Qumu Corporation struck a deal to sell its Rimage disc-publishing business to focus exclusively on video content management software.

Edina-based Qumu Corporation recently reported a decline in first-quarter revenue and said it plans to sell its disc-publishing business for $23 million.

The divestiture is part of Qumu’s shift toward focusing exclusively on its video content management software business. In fact, Qumu was previously known as Rimage but last year adopted the moniker of its Qumu subsidiary, which it had purchased for $52 million in late 2011.

Whereas Qumu (then Rimage) previously focused primarily on providing on-demand CD, DVD, and Blu-ray Disc publishing systems, the company has cited a growing use of video among businesses for enterprise communication.
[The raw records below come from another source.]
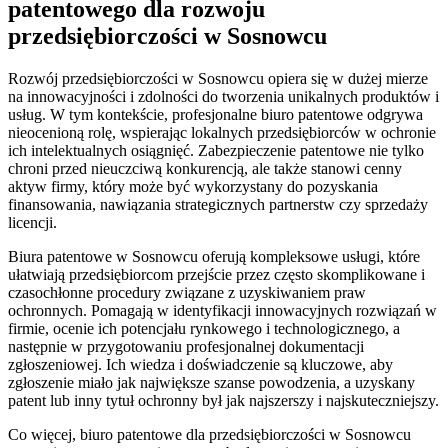
patentowego dla rozwoju
przedsiębiorczości w Sosnowcu
Rozwój przedsiębiorczości w Sosnowcu opiera się w dużej mierze
na innowacyjności i zdolności do tworzenia unikalnych produktów i
usług. W tym kontekście, profesjonalne biuro patentowe odgrywa
nieocenioną rolę, wspierając lokalnych przedsiębiorców w ochronie
ich intelektualnych osiągnięć. Zabezpieczenie patentowe nie tylko
chroni przed nieuczciwą konkurencją, ale także stanowi cenny
aktyw firmy, który może być wykorzystany do pozyskania
finansowania, nawiązania strategicznych partnerstw czy sprzedaży
licencji.
Biura patentowe w Sosnowcu oferują kompleksowe usługi, które
ułatwiają przedsiębiorcom przejście przez często skomplikowane i
czasochłonne procedury związane z uzyskiwaniem praw
ochronnych. Pomagają w identyfikacji innowacyjnych rozwiązań w
firmie, ocenie ich potencjału rynkowego i technologicznego, a
następnie w przygotowaniu profesjonalnej dokumentacji
zgłoszeniowej. Ich wiedza i doświadczenie są kluczowe, aby
zgłoszenie miało jak największe szanse powodzenia, a uzyskany
patent lub inny tytuł ochronny był jak najszerszy i najskuteczniejszy.
Co więcej, biuro patentowe dla przedsiębiorczości w Sosnowcu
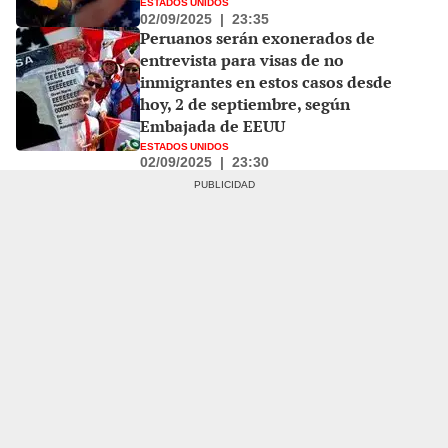
ESTADOS UNIDOS
02/09/2025
|
23:35
Peruanos serán exonerados de
entrevista para visas de no
inmigrantes en estos casos desde
hoy, 2 de septiembre, según
Embajada de EEUU
ESTADOS UNIDOS
02/09/2025
|
23:30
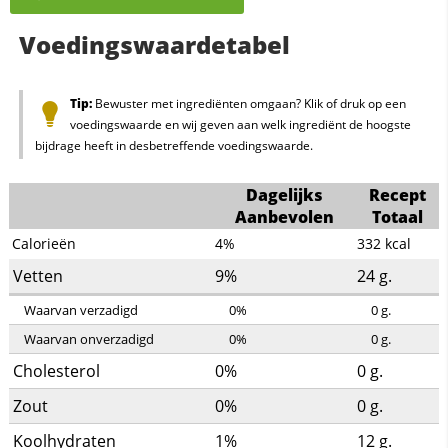
Voedingswaardetabel
Tip:
Bewuster met ingrediënten omgaan? Klik of druk op een
voedingswaarde en wij geven aan welk ingrediënt de hoogste
bijdrage heeft in desbetreffende voedingswaarde.
Dagelijks
Recept
Aanbevolen
Totaal
Calorieën
4%
332
kcal
Vetten
9%
24
g.
Waarvan verzadigd
0%
0
g.
Waarvan onverzadigd
0%
0
g.
Cholesterol
0%
0
g.
Zout
0%
0
g.
Koolhydraten
1%
12
g.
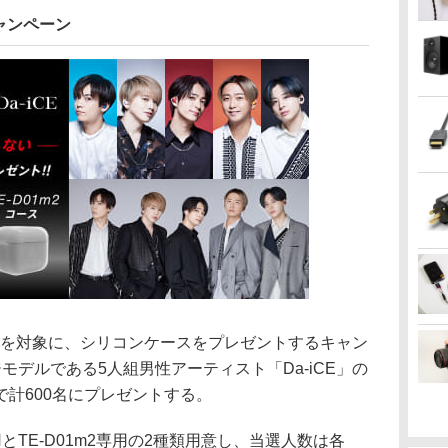
ャンペーン
2の購入者を対象に、シリコンケースをプレゼントするキャン
モデルである5人組男性アーティスト「Da-iCE」の
計600名にプレゼントする。
用とTE-D01m2専用の2種類用意し、当選人数は各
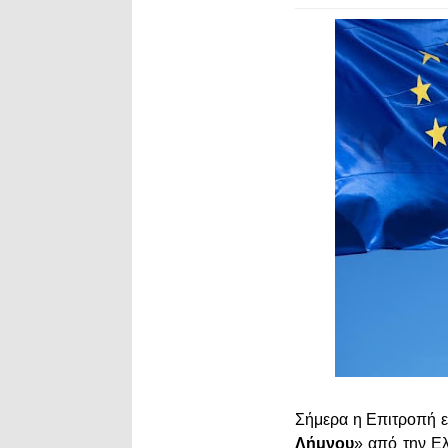
Σήμερα η Επιτροπή ε
Λήμνου
» από την Ε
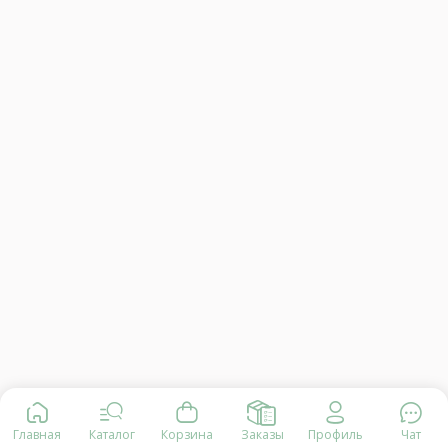
Главная
Каталог
Корзина
Заказы
Профиль
Чат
On Monday, the company said its first-quarter revenues fell to $18.8 million, compared to $19.5 million from the same period a year ago. Revenue from the Rimage disc-publishing brand dipped from $15.1 million to $14.9 million while Qumu software sales slid from $4.3 million to $3.9 million.

The company said, however, that backlog orders for its software products are increasing, which it expects will translate into higher sales and profitability—and it also recently announced that it reached an agreement to sell its Rimage disc publishing assets to Redwood Acquisition, Inc., a wholly owned subsidiary of Houston-based Equus Holdings, in an all-cash, $23 million deal. (Qumu said the terms are “subject to certain adjustments.”) Equus Holdings is a private equity firm whose portfolio spans multiple industries, from energy to media.

The deal is subject to closing conditions and Qumu shareholder approval, and the company said it expects to close the transaction by the end of July. A Monday call inquiring about whether the deal will impact Minnesota jobs was not immediately returned.

“Qumu software’s growth has been overshadowed by the declining revenue of our disc publishing operation,” President and CEO Sherman Black said in a statement. As a result, the company began last year exploring “strategic alternatives” for the business, the process identified “multiple potential acquirers,” and the Equus deal best benefits shareholders, Black said.

“The proposed transaction is estimated to provide Qumu with approximately $19 to $20 million in net cash after closing costs, post-closing adjustments, taxes, and the assumed return of the $2.3 million, 15 month escrow,” Black added. “Most importantly, it will enable us to concentrate our efforts and resources on the significant growth opportunity for our proprietary enterprise video software business. With a single focus on the growing software business, we have the potential to achieve improved value for our shareholders.”